**Your goal**:
Reproduce the data below in full, substituting "authority" for every occurrence of "name author" and leaving all other text unaltered.

**Given data**:
★ ★ ★ ★ ★
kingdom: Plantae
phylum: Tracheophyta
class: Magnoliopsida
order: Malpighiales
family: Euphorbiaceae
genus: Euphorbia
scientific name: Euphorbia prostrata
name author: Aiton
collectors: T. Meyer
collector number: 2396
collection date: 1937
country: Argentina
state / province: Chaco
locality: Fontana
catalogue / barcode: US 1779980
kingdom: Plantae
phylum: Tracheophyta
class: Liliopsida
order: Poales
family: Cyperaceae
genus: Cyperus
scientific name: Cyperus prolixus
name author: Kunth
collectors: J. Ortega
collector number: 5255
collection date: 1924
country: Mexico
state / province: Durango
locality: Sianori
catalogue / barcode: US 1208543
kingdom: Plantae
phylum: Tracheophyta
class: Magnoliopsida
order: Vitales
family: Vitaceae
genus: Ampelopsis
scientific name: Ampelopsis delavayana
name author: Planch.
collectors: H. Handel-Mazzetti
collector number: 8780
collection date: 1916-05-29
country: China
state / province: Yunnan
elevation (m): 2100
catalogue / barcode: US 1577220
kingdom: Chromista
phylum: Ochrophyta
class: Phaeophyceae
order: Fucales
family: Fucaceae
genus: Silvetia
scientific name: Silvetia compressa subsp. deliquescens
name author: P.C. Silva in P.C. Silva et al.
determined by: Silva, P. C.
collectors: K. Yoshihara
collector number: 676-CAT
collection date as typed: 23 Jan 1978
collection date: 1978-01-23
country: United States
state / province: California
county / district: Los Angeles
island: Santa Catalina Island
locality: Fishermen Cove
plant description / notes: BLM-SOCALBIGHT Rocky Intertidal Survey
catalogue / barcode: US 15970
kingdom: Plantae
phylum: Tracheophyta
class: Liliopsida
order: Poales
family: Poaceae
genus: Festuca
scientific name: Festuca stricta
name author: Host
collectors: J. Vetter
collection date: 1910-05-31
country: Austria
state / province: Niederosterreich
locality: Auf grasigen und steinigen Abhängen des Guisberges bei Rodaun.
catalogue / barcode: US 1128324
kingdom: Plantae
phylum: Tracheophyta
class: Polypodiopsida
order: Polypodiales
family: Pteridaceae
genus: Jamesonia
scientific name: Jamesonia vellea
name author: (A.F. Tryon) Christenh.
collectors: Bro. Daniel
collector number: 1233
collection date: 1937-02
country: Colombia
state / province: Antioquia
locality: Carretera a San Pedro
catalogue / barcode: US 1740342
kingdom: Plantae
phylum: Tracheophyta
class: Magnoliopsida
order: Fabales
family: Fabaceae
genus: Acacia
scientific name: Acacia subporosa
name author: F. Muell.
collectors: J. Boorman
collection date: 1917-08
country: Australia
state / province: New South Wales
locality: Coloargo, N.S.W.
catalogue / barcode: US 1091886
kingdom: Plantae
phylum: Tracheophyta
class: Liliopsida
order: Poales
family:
★ ★ ★ ★ ★
**Task result**:
kingdom: Plantae
phylum: Tracheophyta
class: Magnoliopsida
order: Malpighiales
family: Euphorbiaceae
genus: Euphorbia
scientific name: Euphorbia prostrata
authority: Aiton
collectors: T. Meyer
collector number: 2396
collection date: 1937
country: Argentina
state / province: Chaco
locality: Fontana
catalogue / barcode: US 1779980
kingdom: Plantae
phylum: Tracheophyta
class: Liliopsida
order: Poales
family: Cyperaceae
genus: Cyperus
scientific name: Cyperus prolixus
authority: Kunth
collectors: J. Ortega
collector number: 5255
collection date: 1924
country: Mexico
state / province: Durango
locality: Sianori
catalogue / barcode: US 1208543
kingdom: Plantae
phylum: Tracheophyta
class: Magnoliopsida
order: Vitales
family: Vitaceae
genus: Ampelopsis
scientific name: Ampelopsis delavayana
authority: Planch.
collectors: H. Handel-Mazzetti
collector number: 8780
collection date: 1916-05-29
country: China
state / province: Yunnan
elevation (m): 2100
catalogue / barcode: US 1577220
kingdom: Chromista
phylum: Ochrophyta
class: Phaeophyceae
order: Fucales
family: Fucaceae
genus: Silvetia
scientific name: Silvetia compressa subsp. deliquescens
authority: P.C. Silva in P.C. Silva et al.
determined by: Silva, P. C.
collectors: K. Yoshihara
collector number: 676-CAT
collection date as typed: 23 Jan 1978
collection date: 1978-01-23
country: United States
state / province: California
county / district: Los Angeles
island: Santa Catalina Island
locality: Fishermen Cove
plant description / notes: BLM-SOCALBIGHT Rocky Intertidal Survey
catalogue / barcode: US 15970
kingdom: Plantae
phylum: Tracheophyta
class: Liliopsida
order: Poales
family: Poaceae
genus: Festuca
scientific name: Festuca stricta
authority: Host
collectors: J. Vetter
collection date: 1910-05-31
country: Austria
state / province: Niederosterreich
locality: Auf grasigen und steinigen Abhängen des Guisberges bei Rodaun.
catalogue / barcode: US 1128324
kingdom: Plantae
phylum: Tracheophyta
class: Polypodiopsida
order: Polypodiales
family: Pteridaceae
genus: Jamesonia
scientific name: Jamesonia vellea
authority: (A.F. Tryon) Christenh.
collectors: Bro. Daniel
collector number: 1233
collection date: 1937-02
country: Colombia
state / province: Antioquia
locality: Carretera a San Pedro
catalogue / barcode: US 1740342
kingdom: Plantae
phylum: Tracheophyta
class: Magnoliopsida
order: Fabales
family: Fabaceae
genus: Acacia
scientific name: Acacia subporosa
authority: F. Muell.
collectors: J. Boorman
collection date: 1917-08
country: Australia
state / province: New South Wales
locality: Coloargo, N.S.W.
catalogue / barcode: US 1091886
kingdom: Plantae
phylum: Tracheophyta
class: Liliopsida
order: Poales
family:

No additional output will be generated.